完走済保護者に聞く 今だから語れる中受親のホントの本音 『中学受験伴走力』#1 (2/3) 1ページ目に戻る

教育ジャーナリスト:佐野 倫子

「受からせたい」が強すぎた第一子の受験

――まず一人目のお子さんの中学受験について、どのような道のりだったかを教えてください。

Aさん:長男は5年生から塾に通い始めました。大手塾で、データも豊富でしたから塾の先生がおっしゃることを信じて、出されたものは頑張って全部やっていました。とにかくすべて言われたことをやっていたら、偏差値が5年生の間で10くらい伸びたんです。

順調に成績が上がったことで、私の方が憧れ校に対して「受かるかも⁉ どうしても受からせたい!」という気持ちが強くなっていきました。

――憧れていた第一志望はどのような観点で選びましたか?

Aさん:5年生の夏に親子で学校見学に行き、環境も校風も素晴らしい! と親子で大好きになりました。

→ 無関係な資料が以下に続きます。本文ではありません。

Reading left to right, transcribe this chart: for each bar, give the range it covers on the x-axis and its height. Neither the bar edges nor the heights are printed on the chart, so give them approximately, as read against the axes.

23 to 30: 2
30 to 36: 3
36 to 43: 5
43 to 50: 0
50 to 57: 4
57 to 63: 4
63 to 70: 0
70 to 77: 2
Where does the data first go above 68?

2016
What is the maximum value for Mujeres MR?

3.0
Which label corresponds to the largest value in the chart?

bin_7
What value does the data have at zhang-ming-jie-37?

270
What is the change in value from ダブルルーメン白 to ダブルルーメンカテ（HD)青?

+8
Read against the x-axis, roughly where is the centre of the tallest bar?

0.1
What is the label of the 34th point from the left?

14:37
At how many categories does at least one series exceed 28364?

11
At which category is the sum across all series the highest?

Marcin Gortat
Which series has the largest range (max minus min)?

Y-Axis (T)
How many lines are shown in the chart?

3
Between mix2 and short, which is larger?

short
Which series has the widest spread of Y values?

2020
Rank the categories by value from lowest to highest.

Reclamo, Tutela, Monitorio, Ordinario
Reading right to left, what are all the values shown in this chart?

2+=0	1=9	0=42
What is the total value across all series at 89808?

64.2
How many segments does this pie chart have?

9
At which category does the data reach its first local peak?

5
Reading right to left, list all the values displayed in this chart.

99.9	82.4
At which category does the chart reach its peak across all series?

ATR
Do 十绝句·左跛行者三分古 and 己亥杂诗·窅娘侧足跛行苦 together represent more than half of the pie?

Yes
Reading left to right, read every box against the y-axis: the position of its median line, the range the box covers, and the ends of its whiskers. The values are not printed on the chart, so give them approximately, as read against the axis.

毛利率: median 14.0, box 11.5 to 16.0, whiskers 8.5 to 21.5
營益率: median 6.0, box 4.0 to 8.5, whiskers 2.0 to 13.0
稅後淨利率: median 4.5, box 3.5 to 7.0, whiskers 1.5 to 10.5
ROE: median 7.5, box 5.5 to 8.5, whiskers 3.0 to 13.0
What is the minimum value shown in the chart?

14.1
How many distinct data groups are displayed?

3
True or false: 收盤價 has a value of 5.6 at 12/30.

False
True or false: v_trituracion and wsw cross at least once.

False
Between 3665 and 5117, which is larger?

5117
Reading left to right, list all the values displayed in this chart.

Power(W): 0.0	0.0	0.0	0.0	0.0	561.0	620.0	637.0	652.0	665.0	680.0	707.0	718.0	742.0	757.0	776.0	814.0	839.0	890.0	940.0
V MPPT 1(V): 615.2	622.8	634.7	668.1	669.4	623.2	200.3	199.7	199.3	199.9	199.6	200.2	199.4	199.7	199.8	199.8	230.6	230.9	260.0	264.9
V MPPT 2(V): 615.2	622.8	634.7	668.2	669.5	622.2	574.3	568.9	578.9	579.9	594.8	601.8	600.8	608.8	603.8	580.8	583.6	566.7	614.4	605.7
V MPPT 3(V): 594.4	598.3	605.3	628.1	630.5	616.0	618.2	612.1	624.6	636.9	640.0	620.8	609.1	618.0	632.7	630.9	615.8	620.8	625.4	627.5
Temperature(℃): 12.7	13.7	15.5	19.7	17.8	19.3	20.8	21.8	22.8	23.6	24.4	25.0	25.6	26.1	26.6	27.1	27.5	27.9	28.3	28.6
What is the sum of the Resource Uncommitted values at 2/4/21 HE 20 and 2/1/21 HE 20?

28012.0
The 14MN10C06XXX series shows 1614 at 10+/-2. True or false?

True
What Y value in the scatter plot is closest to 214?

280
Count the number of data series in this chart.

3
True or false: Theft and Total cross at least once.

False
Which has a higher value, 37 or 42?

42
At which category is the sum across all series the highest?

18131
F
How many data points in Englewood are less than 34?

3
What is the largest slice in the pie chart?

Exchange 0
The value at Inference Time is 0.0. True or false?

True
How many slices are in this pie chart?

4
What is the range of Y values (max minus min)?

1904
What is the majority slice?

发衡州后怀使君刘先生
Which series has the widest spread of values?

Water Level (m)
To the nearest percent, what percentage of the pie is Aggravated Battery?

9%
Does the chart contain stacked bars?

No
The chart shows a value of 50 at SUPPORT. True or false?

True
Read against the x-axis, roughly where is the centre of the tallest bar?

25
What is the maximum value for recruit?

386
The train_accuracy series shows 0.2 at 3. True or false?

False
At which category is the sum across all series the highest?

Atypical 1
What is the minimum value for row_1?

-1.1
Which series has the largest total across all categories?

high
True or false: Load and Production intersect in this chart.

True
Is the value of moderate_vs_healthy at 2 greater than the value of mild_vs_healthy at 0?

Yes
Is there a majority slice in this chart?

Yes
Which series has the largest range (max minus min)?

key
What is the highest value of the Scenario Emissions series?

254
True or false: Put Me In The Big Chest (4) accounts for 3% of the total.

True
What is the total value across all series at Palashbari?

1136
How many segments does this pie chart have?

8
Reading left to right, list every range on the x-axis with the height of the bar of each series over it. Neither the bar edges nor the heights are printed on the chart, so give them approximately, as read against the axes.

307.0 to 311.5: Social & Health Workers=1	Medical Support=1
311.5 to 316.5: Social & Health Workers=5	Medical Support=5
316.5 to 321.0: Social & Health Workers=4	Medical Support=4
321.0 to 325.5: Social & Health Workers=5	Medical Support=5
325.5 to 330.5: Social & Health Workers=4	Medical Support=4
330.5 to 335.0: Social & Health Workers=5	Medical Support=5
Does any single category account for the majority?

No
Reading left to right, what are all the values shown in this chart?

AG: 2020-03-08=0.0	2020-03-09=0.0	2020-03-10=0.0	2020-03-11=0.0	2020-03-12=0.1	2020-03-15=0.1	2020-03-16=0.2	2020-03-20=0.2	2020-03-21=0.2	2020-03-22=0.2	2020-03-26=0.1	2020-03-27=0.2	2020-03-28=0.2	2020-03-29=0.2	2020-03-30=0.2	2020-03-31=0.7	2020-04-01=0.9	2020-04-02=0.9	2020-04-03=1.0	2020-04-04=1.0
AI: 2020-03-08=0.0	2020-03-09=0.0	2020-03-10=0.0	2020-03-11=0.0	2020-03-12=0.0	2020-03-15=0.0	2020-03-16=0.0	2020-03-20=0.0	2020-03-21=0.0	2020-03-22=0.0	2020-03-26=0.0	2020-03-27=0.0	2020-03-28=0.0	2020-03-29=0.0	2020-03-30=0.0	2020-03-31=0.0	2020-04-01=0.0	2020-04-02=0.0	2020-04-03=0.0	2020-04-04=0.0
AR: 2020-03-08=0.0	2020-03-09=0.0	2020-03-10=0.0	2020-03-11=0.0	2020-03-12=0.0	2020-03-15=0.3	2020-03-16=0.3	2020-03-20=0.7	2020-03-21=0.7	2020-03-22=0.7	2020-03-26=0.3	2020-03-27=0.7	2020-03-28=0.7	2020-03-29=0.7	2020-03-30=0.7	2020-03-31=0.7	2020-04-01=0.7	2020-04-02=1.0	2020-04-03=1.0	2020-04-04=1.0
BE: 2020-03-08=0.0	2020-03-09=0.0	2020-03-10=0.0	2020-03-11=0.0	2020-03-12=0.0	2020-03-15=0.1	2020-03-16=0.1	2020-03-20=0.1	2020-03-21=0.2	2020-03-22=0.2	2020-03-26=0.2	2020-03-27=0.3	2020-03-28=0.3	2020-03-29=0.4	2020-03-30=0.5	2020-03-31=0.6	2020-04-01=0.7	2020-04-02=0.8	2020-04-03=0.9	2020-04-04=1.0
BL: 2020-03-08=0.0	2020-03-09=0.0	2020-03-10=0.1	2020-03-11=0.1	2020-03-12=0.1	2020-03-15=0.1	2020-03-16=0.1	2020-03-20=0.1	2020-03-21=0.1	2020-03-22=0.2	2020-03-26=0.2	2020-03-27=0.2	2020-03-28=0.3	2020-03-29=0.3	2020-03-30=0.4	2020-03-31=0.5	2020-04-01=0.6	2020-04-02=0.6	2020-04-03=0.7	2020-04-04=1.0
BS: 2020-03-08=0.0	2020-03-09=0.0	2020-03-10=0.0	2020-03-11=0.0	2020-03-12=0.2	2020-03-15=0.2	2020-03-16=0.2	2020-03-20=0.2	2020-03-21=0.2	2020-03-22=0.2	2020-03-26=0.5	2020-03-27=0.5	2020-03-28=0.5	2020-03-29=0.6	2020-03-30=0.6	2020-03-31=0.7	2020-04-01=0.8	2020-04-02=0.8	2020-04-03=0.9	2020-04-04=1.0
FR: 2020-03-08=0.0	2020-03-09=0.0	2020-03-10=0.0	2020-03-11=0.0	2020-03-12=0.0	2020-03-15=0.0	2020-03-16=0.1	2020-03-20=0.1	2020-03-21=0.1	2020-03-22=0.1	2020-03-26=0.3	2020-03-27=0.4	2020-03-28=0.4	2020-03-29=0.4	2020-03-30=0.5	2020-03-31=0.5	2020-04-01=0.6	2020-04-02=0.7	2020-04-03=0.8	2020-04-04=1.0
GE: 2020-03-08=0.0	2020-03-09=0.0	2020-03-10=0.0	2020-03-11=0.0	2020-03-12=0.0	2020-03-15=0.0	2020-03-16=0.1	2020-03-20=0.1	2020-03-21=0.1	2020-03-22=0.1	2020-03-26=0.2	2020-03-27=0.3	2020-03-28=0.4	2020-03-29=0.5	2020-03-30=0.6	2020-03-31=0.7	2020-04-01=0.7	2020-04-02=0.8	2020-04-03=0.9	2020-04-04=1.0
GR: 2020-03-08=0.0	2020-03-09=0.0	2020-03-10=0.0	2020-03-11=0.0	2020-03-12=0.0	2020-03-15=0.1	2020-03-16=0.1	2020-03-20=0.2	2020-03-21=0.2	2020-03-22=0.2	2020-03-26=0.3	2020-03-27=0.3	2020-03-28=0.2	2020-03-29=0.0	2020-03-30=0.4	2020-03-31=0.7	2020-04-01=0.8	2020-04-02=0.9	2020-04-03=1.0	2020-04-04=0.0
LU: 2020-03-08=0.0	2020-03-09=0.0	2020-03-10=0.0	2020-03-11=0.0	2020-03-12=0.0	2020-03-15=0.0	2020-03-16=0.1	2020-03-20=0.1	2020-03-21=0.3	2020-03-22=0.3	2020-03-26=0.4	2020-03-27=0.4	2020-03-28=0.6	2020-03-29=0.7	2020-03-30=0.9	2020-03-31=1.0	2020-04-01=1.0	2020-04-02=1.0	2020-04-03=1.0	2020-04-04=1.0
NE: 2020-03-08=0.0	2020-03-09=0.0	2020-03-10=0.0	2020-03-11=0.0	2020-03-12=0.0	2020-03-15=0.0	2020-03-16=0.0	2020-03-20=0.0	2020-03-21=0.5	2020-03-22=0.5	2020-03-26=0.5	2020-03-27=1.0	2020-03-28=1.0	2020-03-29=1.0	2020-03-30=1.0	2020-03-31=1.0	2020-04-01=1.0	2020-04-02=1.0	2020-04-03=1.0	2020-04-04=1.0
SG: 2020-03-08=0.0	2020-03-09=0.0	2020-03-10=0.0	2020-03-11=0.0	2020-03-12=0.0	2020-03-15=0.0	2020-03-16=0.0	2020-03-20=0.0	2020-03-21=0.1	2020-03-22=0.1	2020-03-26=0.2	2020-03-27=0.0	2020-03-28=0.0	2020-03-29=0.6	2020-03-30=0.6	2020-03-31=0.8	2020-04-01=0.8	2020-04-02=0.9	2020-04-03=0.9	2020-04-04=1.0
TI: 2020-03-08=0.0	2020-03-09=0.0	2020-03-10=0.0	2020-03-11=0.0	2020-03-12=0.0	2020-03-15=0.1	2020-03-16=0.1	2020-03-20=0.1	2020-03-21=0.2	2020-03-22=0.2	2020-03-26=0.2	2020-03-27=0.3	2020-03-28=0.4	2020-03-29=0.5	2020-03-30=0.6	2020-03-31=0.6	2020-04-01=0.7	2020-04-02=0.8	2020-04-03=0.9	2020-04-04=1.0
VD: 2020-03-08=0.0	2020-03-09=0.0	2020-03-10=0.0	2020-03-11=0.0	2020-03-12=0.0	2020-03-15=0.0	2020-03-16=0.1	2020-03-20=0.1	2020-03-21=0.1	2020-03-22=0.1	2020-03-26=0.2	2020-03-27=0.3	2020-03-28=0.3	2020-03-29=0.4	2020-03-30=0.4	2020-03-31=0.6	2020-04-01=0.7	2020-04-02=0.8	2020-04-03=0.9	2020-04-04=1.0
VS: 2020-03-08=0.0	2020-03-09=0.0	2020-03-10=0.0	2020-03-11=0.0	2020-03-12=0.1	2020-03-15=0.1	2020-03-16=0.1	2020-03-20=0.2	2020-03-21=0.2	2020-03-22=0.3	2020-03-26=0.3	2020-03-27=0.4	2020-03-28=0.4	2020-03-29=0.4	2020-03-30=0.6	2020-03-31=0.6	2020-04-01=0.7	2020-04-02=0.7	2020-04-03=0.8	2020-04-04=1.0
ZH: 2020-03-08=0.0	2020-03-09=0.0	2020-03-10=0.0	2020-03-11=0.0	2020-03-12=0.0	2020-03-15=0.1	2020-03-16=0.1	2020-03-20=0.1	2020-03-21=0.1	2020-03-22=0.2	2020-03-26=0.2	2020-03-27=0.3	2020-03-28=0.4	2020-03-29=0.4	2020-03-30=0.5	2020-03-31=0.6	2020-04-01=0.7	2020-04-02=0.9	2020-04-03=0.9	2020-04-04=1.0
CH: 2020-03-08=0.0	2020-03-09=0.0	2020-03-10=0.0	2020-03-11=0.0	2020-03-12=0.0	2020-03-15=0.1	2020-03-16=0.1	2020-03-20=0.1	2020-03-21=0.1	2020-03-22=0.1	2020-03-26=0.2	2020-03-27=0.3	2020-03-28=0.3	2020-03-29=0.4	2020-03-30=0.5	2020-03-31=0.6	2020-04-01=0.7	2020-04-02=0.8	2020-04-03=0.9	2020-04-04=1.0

その当時より成績が伸びたことで、いつの間にか私自身の想いのほうが大きくなっていたのだと思います。

そして6年生になり、成績がどんどん落ち始めていくと、私が冷静さを失っていきました。「絶対合格しなきゃ!」「まだまだ、勉強が足りない! もっと、もっと!」。息子にはそんな言葉ばかりかけていき、どんどん親子関係は悪くなっていきました。

「全部自分で抱え込んだ」のが失敗だった

写真:yamasan/イメージマート
すべての画像を見る(全4枚)

──一人目を振り返って、現在2周目伴走中のお子さんに生かせる一番の反省点は何でしょうか?

Aさん:成績が下がっていったとき、塾に相談しなかったことです。自分だけで何とかしようとしてしまいました。

今思えば、もっと先生に頼ればよかった……。当時一度電話はしているんです。でもそのとき少しそっけなくされたように感じてしまって。ナーバスになっていたせいだと思います。そんなこと思わずに、もっと塾に相談に行けばよかったと後悔しています。

6年生の11月に転塾! その結果は?

──結果的に6年生の後期で転塾も経験されたそうですね。

Aさん:息子の成績は秋にさらに落ちてしまって。立て直すきっかけも掴めず、すごく悩みましたが、11月に大手塾は退塾しました。

もちろん塾との相性もあったと思います。ただ、今振り返ると私自身に余裕がなくなって、結果的に孤立していたんだと思います。

──その時期に転塾をするのはとても大きな決断でしたね。次はどのような塾を選んだのでしょうか?

Aさん:家の近所にある、いわば「寺子屋」のような小さな個人塾に見てもらいました。もう直前期だったので、ひたすら過去問を解いて採点や解説を頼み、暗記のサポートをしてもらうなど、やることは絞れていましたので迷いはなかったです。

最終的に長男の受験は、第一志望校は、受けられるすべての入試にチャレンジしました。結果は、第一志望ではなく、併願校に合格。今は合格した学校に楽しく通っています。